*Exercise goal:* Your answer should repeat the entries in full, exactly as given, with no pictures.

*Given information:*
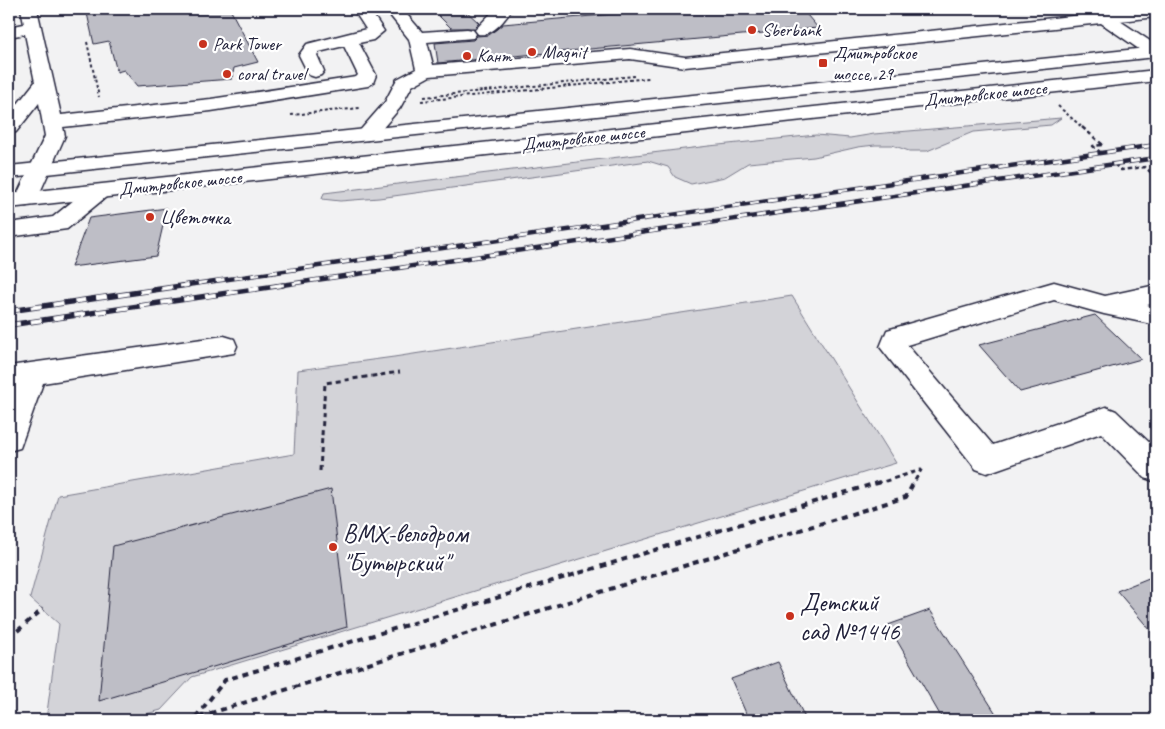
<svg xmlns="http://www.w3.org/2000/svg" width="1165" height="729" viewBox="0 0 1165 729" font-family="Caveat,sans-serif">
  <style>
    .green { fill: #d3d3d8; stroke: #7a7a8a }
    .building { fill: #bebec6; stroke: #22223b }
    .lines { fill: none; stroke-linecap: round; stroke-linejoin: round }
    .minor-casing { stroke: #22223b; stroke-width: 3 }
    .major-casing { stroke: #22223b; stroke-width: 3 }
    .path-far3 { stroke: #22223b; stroke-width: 2; stroke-dasharray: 3 2.5; stroke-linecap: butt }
    .path-far2 { stroke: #22223b; stroke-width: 2.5; stroke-dasharray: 4.5 3; stroke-linecap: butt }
    .path-far1 { stroke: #22223b; stroke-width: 3; stroke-dasharray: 5 4; stroke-linecap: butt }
    .path { stroke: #22223b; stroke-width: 4; stroke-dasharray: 6 5; stroke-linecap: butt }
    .minor { fill: #fff; fill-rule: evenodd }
    .major { fill: #fff; fill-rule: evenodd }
    .rail-far1-casing { stroke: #22223b; stroke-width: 4.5 }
    .rail-casing { stroke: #22223b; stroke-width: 5.5 }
    .rail-far1 { stroke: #fff; stroke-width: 3; stroke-dasharray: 9; stroke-linecap: butt }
    .rail { stroke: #fff; stroke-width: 4; stroke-dasharray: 11; stroke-linecap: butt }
    .poi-dot { fill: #c8321e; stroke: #fff; stroke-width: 2 }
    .labels { text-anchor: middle; stroke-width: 4.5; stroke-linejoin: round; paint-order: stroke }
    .far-poi-label { font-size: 18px; fill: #22223b; stroke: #fff; text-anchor: start }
    .far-street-label { font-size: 18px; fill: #22223b; stroke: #fff }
    .poi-label { font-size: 21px; fill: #22223b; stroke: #fff; text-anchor: start }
    .near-poi-label { font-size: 25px; fill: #22223b; stroke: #fff; text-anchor: start }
  </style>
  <rect width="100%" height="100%" fill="#f2f2f3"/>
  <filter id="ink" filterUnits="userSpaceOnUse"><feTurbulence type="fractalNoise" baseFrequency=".02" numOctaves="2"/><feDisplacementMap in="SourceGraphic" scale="10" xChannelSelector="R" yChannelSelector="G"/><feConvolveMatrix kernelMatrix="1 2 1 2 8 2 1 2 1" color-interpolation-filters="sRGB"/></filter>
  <g filter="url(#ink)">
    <path class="green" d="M1061,118l-10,7 -78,7 -46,19h-18l-17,-6h-17l-17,2 -44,10 -66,6 -23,14 -34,7 -16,-7 -7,-10 -20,-6 -269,37 -39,3 -18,-2 2,-6 385,-47 107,-11 34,3 24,-4z
      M792,296l104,167 -704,214 -31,33 -37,10h-78l13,-96 -29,-26 28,-103 236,-41 4,-84 96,-13z"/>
    <path class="building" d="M86,9h144l28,53 -24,6 -2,11 -95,7 -13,-16 -7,2 -8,-31 -15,3z
      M432,9h32l15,14 -5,5h-23z
      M669,9h133l16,19 -380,35 -3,-20 38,-3 4,-4 12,-1 14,-11z
      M167,208l-11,48 -85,11 18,-49z
      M1095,315l46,44 -121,33 -41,-47z
      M331,489l16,138 -248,74 14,-155z
      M1156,575v62l-39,-46z
      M930,610l70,110h-57l-55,-95z
      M778,662l28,58h-57l-18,-41z"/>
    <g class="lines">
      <defs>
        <path id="minor" d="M21,9h16l24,106 150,-16 145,-22 2,-2 -14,-29 -25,6 -2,3 7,16 -3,4 -6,2 -6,-2 -10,-20 8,-11 59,-15 -13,-20h16l15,22 -11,9 -14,3 17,32 -3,8 -5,3 -157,25 -148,16 2,9 -28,63 -3,5 -8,2 -8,-2 -3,-5 30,-63 -6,-33 -23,29 -7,2v-19l26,-33 -10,-48 -16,3v-10l15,-3z
          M385,9h17l20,23 45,-3 6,1 3,4 -3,4 -46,4 6,23 197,-16 55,8 406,-43 2,-4 6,-1 8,3 49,-3v8l-36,4 36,24v12l-7,-1 -48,-33 -416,44 -55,-8 -200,17 -18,10 -12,22 -26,30 -7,2 -7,-2 -3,-4 28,-32 12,-23 19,-10 -7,-30z
          M495,9h17c-7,11 -20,28 -34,25l-3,-4z
          M98,185l8,2 3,5 -3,5 -39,32 -58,8v-14l44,-6 37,-30z
          M1054,282l51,14 51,-11v18l-9,2 9,2v18l-52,-11 -50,-14 -147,45 86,100 113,-38 10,4 40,38v33l-11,-4 -44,-45 -114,40 -11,-4 -96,-122 7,-17z
          M224,336l10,3 3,7 -3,7 -191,30 -23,65 -11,3v-52l4,-12 -4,1v-22z"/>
        <path id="major" d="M1156,47v10l-1147,121v-12z
          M1156,70v11l-1147,127v-14z"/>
      </defs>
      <use href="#minor" class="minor-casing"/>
      <use href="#major" class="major-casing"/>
      <path class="path-far3" d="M87,42l12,55
        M424,97l210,-21
        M421,101l228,-23
        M1058,106l25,22
        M291,115l69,-7"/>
      <path class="path-far2" d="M1082,127l21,18
        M1101,153l-8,-7 9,-1
        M1114,164l7,6 24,-3 11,10"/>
      <path class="path-far1" d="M320,471l5,-88 75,-11
        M876,484l45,-14 -8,14"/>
      <path class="path" d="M880,482l-655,198 -30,38 711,-221 8,-15
        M9,638l34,-29
        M185,720l10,-2v2"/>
      <use href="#minor" class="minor"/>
      <use href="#major" class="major"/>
      <defs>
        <path id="rail-far1" d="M180,286l976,-141
          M275,286l881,-128"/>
        <path id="rail" d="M9,311l179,-26
          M9,325l274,-40"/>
      </defs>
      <use href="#rail-far1" class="rail-far1-casing"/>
      <use href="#rail" class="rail-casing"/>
      <use href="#rail-far1" class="rail-far1"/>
      <use href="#rail" class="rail"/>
    </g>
  </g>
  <g class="poi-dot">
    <circle cx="752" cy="30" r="5"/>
    <circle cx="203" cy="44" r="5"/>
    <circle cx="532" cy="52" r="5"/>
    <circle cx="467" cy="56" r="5"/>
    <rect x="818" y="58" width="10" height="10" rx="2.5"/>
    <circle cx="227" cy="74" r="5"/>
    <circle cx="150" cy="217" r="5"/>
    <circle cx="333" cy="547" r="5"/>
    <circle cx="790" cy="616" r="5"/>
  </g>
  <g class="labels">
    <g class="far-poi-label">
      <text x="762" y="36">Sberbank</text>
      <text x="213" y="50">Park Tower</text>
      <text x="542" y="58">Magnit</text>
      <text x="833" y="59">Дмитровское<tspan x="833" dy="21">шоссе, 29</tspan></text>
      <text x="477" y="62">Кант</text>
      <text x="237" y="80">coral travel</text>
    </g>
    <g class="far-street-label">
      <text transform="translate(985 94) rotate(-6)" y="6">Дмитровское шоссе</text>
      <text transform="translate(583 138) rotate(-6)" y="6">Дмитровское шоссе</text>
      <text transform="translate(180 183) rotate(-6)" y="6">Дмитровское шоссе</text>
    </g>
    <g class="poi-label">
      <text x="160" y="224">Цветочка</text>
    </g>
    <g class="near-poi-label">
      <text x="343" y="542">BMX-велодром<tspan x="343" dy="29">"Бутырский"</tspan></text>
      <text x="800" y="611">Детский<tspan x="800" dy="29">сад №1446</tspan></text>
    </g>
  </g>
  <rect width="1165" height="729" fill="none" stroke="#fff" stroke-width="30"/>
  <rect x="15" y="15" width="1135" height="699" fill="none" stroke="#22223b" stroke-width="2" filter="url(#ink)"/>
</svg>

*Solution to the exercise:*
<svg xmlns="http://www.w3.org/2000/svg" width="1165" height="729" viewBox="0 0 1165 729" font-family="Caveat,sans-serif">
  <style>
    .green { fill: #d3d3d8; stroke: #7a7a8a }
    .building { fill: #bebec6; stroke: #22223b }
    .lines { fill: none; stroke-linecap: round; stroke-linejoin: round }
    .minor-casing { stroke: #22223b; stroke-width: 3 }
    .major-casing { stroke: #22223b; stroke-width: 3 }
    .path-far3 { stroke: #22223b; stroke-width: 2; stroke-dasharray: 3 2.5; stroke-linecap: butt }
    .path-far2 { stroke: #22223b; stroke-width: 2.5; stroke-dasharray: 4.5 3; stroke-linecap: butt }
    .path-far1 { stroke: #22223b; stroke-width: 3; stroke-dasharray: 5 4; stroke-linecap: butt }
    .path { stroke: #22223b; stroke-width: 4; stroke-dasharray: 6 5; stroke-linecap: butt }
    .minor { fill: #fff; fill-rule: evenodd }
    .major { fill: #fff; fill-rule: evenodd }
    .rail-far1-casing { stroke: #22223b; stroke-width: 4.5 }
    .rail-casing { stroke: #22223b; stroke-width: 5.5 }
    .rail-far1 { stroke: #fff; stroke-width: 3; stroke-dasharray: 9; stroke-linecap: butt }
    .rail { stroke: #fff; stroke-width: 4; stroke-dasharray: 11; stroke-linecap: butt }
    .poi-dot { fill: #c8321e; stroke: #fff; stroke-width: 2 }
    .labels { text-anchor: middle; stroke-width: 4.5; stroke-linejoin: round; paint-order: stroke }
    .far-poi-label { font-size: 18px; fill: #22223b; stroke: #fff; text-anchor: start }
    .far-street-label { font-size: 18px; fill: #22223b; stroke: #fff }
    .poi-label { font-size: 21px; fill: #22223b; stroke: #fff; text-anchor: start }
    .near-poi-label { font-size: 25px; fill: #22223b; stroke: #fff; text-anchor: start }
  </style>
  <rect width="100%" height="100%" fill="#f2f2f3"/>
  <filter id="ink" filterUnits="userSpaceOnUse"><feTurbulence type="fractalNoise" baseFrequency=".02" numOctaves="2"/><feDisplacementMap in="SourceGraphic" scale="10" xChannelSelector="R" yChannelSelector="G"/><feConvolveMatrix kernelMatrix="1 2 1 2 8 2 1 2 1" color-interpolation-filters="sRGB"/></filter>
  <g filter="url(#ink)">
    <path class="green" d="M1061,118l-10,7 -78,7 -46,19h-18l-17,-6h-17l-17,2 -44,10 -66,6 -23,14 -34,7 -16,-7 -7,-10 -20,-6 -269,37 -39,3 -18,-2 2,-6 385,-47 107,-11 34,3 24,-4z
      M792,296l104,167 -704,214 -31,33 -37,10h-78l13,-96 -29,-26 28,-103 236,-41 4,-84 96,-13z"/>
    <path class="building" d="M86,9h144l28,53 -24,6 -2,11 -95,7 -13,-16 -7,2 -8,-31 -15,3z
      M432,9h32l15,14 -5,5h-23z
      M669,9h133l16,19 -380,35 -3,-20 38,-3 4,-4 12,-1 14,-11z
      M167,208l-11,48 -85,11 18,-49z
      M1095,315l46,44 -121,33 -41,-47z
      M331,489l16,138 -248,74 14,-155z
      M1156,575v62l-39,-46z
      M930,610l70,110h-57l-55,-95z
      M778,662l28,58h-57l-18,-41z"/>
    <g class="lines">
      <defs>
        <path id="minor" d="M21,9h16l24,106 150,-16 145,-22 2,-2 -14,-29 -25,6 -2,3 7,16 -3,4 -6,2 -6,-2 -10,-20 8,-11 59,-15 -13,-20h16l15,22 -11,9 -14,3 17,32 -3,8 -5,3 -157,25 -148,16 2,9 -28,63 -3,5 -8,2 -8,-2 -3,-5 30,-63 -6,-33 -23,29 -7,2v-19l26,-33 -10,-48 -16,3v-10l15,-3z
          M385,9h17l20,23 45,-3 6,1 3,4 -3,4 -46,4 6,23 197,-16 55,8 406,-43 2,-4 6,-1 8,3 49,-3v8l-36,4 36,24v12l-7,-1 -48,-33 -416,44 -55,-8 -200,17 -18,10 -12,22 -26,30 -7,2 -7,-2 -3,-4 28,-32 12,-23 19,-10 -7,-30z
          M495,9h17c-7,11 -20,28 -34,25l-3,-4z
          M98,185l8,2 3,5 -3,5 -39,32 -58,8v-14l44,-6 37,-30z
          M1054,282l51,14 51,-11v18l-9,2 9,2v18l-52,-11 -50,-14 -147,45 86,100 113,-38 10,4 40,38v33l-11,-4 -44,-45 -114,40 -11,-4 -96,-122 7,-17z
          M224,336l10,3 3,7 -3,7 -191,30 -23,65 -11,3v-52l4,-12 -4,1v-22z"/>
        <path id="major" d="M1156,47v10l-1147,121v-12z
          M1156,70v11l-1147,127v-14z"/>
      </defs>
      <use href="#minor" class="minor-casing"/>
      <use href="#major" class="major-casing"/>
      <path class="path-far3" d="M87,42l12,55
        M424,97l210,-21
        M421,101l228,-23
        M1058,106l25,22
        M291,115l69,-7"/>
      <path class="path-far2" d="M1082,127l21,18
        M1101,153l-8,-7 9,-1
        M1114,164l7,6 24,-3 11,10"/>
      <path class="path-far1" d="M320,471l5,-88 75,-11
        M876,484l45,-14 -8,14"/>
      <path class="path" d="M880,482l-655,198 -30,38 711,-221 8,-15
        M9,638l34,-29
        M185,720l10,-2v2"/>
      <use href="#minor" class="minor"/>
      <use href="#major" class="major"/>
      <defs>
        <path id="rail-far1" d="M180,286l976,-141
          M275,286l881,-128"/>
        <path id="rail" d="M9,311l179,-26
          M9,325l274,-40"/>
      </defs>
      <use href="#rail-far1" class="rail-far1-casing"/>
      <use href="#rail" class="rail-casing"/>
      <use href="#rail-far1" class="rail-far1"/>
      <use href="#rail" class="rail"/>
    </g>
  </g>
  <g class="poi-dot">
    <circle cx="752" cy="30" r="5"/>
    <circle cx="203" cy="44" r="5"/>
    <circle cx="532" cy="52" r="5"/>
    <circle cx="467" cy="56" r="5"/>
    <rect x="818" y="58" width="10" height="10" rx="2.5"/>
    <circle cx="227" cy="74" r="5"/>
    <circle cx="150" cy="217" r="5"/>
    <circle cx="333" cy="547" r="5"/>
    <circle cx="790" cy="616" r="5"/>
  </g>
  <g class="labels">
    <g class="far-poi-label">
      <text x="762" y="36">Sberbank</text>
      <text x="213" y="50">Park Tower</text>
      <text x="542" y="58">Magnit</text>
      <text x="833" y="59">Дмитровское<tspan x="833" dy="21">шоссе, 29</tspan></text>
      <text x="477" y="62">Кант</text>
      <text x="237" y="80">coral travel</text>
    </g>
    <g class="far-street-label">
      <text transform="translate(985 94) rotate(-6)" y="6">Дмитровское шоссе</text>
      <text transform="translate(583 138) rotate(-6)" y="6">Дмитровское шоссе</text>
      <text transform="translate(180 183) rotate(-6)" y="6">Дмитровское шоссе</text>
    </g>
    <g class="poi-label">
      <text x="160" y="224">Цветочка</text>
    </g>
    <g class="near-poi-label">
      <text x="343" y="542">BMX-велодром<tspan x="343" dy="29">"Бутырский"</tspan></text>
      <text x="800" y="611">Детский<tspan x="800" dy="29">сад №1446</tspan></text>
    </g>
  </g>
  <rect width="1165" height="729" fill="none" stroke="#fff" stroke-width="30"/>
  <rect x="15" y="15" width="1135" height="699" fill="none" stroke="#22223b" stroke-width="2" filter="url(#ink)"/>
</svg>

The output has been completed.